İzmir Katip Çelebi Üniversitesi bünyesinde yer alan ve içinde Türkiye'de sadece burada sergilenen türlerin bulunduğu Deniz Canlıları Koleksiyon Merkezi'nde, 400'ü aşkın canlı sergileniyor. Türkiye'deki tek örnek olan kılıç dişli yılan balığından köpek balığına, koruma altındaki caretta carettadan nano balığına kadar nadir görülen ve nesli tükenme tehlikesi altında bulunan birçok orijinal tür, tahnit (bozulmasını önlemek için ilaçlayıp mumyalama) işlemiyle merkeze kazandırılıyor. Denize ilgisi olan her yaştan vatandaş da merkezi gezebiliyor.

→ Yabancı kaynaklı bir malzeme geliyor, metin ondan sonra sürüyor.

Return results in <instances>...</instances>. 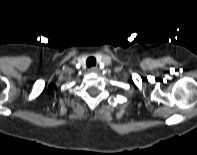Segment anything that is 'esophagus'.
Wrapping results in <instances>:
<instances>
[{
  "instance_id": "esophagus-1",
  "label": "esophagus",
  "mask_w": 197,
  "mask_h": 155,
  "mask_svg": "<svg viewBox=\"0 0 197 155\" xmlns=\"http://www.w3.org/2000/svg\"><path fill=\"white\" fill-rule=\"evenodd\" d=\"M90 71H91V72H97L98 69H97L96 67H92V68L90 69Z\"/></svg>"
}]
</instances>
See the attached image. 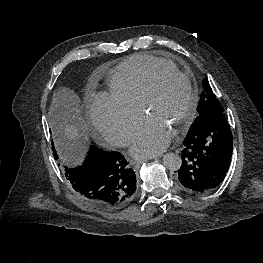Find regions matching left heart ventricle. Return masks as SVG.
<instances>
[{
    "instance_id": "b2bd125f",
    "label": "left heart ventricle",
    "mask_w": 263,
    "mask_h": 263,
    "mask_svg": "<svg viewBox=\"0 0 263 263\" xmlns=\"http://www.w3.org/2000/svg\"><path fill=\"white\" fill-rule=\"evenodd\" d=\"M188 105L186 83L174 76H163L157 83L147 116L162 123L171 133Z\"/></svg>"
}]
</instances>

Deniz Canlıları Koleksiyon Merkezi'nde üniversitenin Su Ürünleri Fakültesi öğrencilerine yönelik çalışmalar yapıldığını anlatan Su Ürünleri Fakültesi Dekanı Prof. Dr. Tevfik Tansel Tanrıkul, “Burası, balık türlerini tanıtmak, ülkemizin denizlerindeki balıkların orijinal örneklerini göstermek için düzenlenmiş koleksiyon. Bizim denizlerimizde şu an yaşayan ya da soyu tükenmek üzere olan balık türlerimiz var. Denizlerde yaşayan balıklar açısından ele alındığında Türkiye'deki en geniş koleksiyon merkezi” dedi.

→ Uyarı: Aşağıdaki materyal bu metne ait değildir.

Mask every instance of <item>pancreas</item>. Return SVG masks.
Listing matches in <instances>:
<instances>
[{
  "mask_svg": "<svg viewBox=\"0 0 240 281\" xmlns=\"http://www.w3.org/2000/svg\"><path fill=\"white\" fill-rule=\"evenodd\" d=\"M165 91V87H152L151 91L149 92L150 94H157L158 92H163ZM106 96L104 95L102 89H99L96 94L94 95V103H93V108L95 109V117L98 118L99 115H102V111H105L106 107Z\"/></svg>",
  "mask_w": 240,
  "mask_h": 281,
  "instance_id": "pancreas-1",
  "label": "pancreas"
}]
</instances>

Soyları tükenmekte olan balık türlerinden de bahseden Prof. Dr. Tanrıkul, şunları kaydetti: “Bu türler arasından, halkın yağ balığı olarak bildiği ve nesli tükenmek üzere olan ‘ruvettus' türü var. Güney Ege kıyılarının derin sularında, Marmaris ve Fethiye'de bulunan bir tür ve sayıları oldukça azaldı. Dünyada var olup ülkemizde olması normal olmayan balık türü olarak da ‘kılıç dişli yılan balığı' (pulsuz müren) mevcut. Hint kökenli bir balık. Bu tür bizim bölgede çıktı ve avcılar tarafından yakalandı. Türkiye'de tek örneği bizde. Ege Denizi'nin 2 bin 500 metre derinliğen çıkan köpekbalığı türümüz de var. Nadir bir tür olduğu için görülme imkanı pek olmuyor.”
Denizlerdeki balık türlerini daha bilinçli olarak çocuklara öğretmek, denize ve balıklara sempatisini arttırmak amacıyla, eğitimler düzenlendiğini vurgulayan Prof. Dr. Tanrıkul, çocukların bu sayede buradaki balık türlerini birebir görebildiklerini belirtti.

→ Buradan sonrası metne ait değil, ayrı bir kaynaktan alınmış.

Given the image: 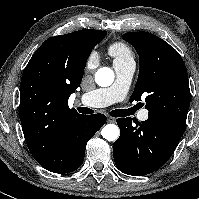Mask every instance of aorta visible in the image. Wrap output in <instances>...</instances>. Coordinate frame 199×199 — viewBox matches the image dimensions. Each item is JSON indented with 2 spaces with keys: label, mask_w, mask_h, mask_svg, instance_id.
Instances as JSON below:
<instances>
[{
  "label": "aorta",
  "mask_w": 199,
  "mask_h": 199,
  "mask_svg": "<svg viewBox=\"0 0 199 199\" xmlns=\"http://www.w3.org/2000/svg\"><path fill=\"white\" fill-rule=\"evenodd\" d=\"M95 81L101 87L110 86L114 81V72L108 67L100 68L95 74ZM102 136L108 141L118 139L120 131L117 125L107 124L102 129Z\"/></svg>",
  "instance_id": "aorta-1"
}]
</instances>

Öğrencilerin merkezdeki balıklara dokunabildiğine işaret eden Tanrıkul, sözlerini şöyle sürdürdü: “Bizim müzede dokunmak serbest. Böylece çocuklar korkularını gideriyor. Sempatisi varsa, çocuk bunlara yaklaşma, temas kurabilme eğiliminde oluyor. Deniz canlıları gerçekten çocuklarımızın ilgisini çekiyor. Köpek balıklarından, balık ve denizden korkan çocuklarımız için bunların doğanın varlığı, denizlerde doğal olarak yaşayan canlılar olduğu, korku filmlerinde görüldüğü gibi insanları parçalayan canlılar olmadığını anlatıyoruz.”
Çocuklara en çok deniz kaplumbağalarının sempatik geldiğini söyleyen Prof. Dr. Tansel Tanrıkul, “Caretta carrettaların da çok masum hayvanlar olmadığını öğretiyoruz. Gerçekler doğrultusunda çocukları eğitmeye çalışıyoruz” diye konuştu.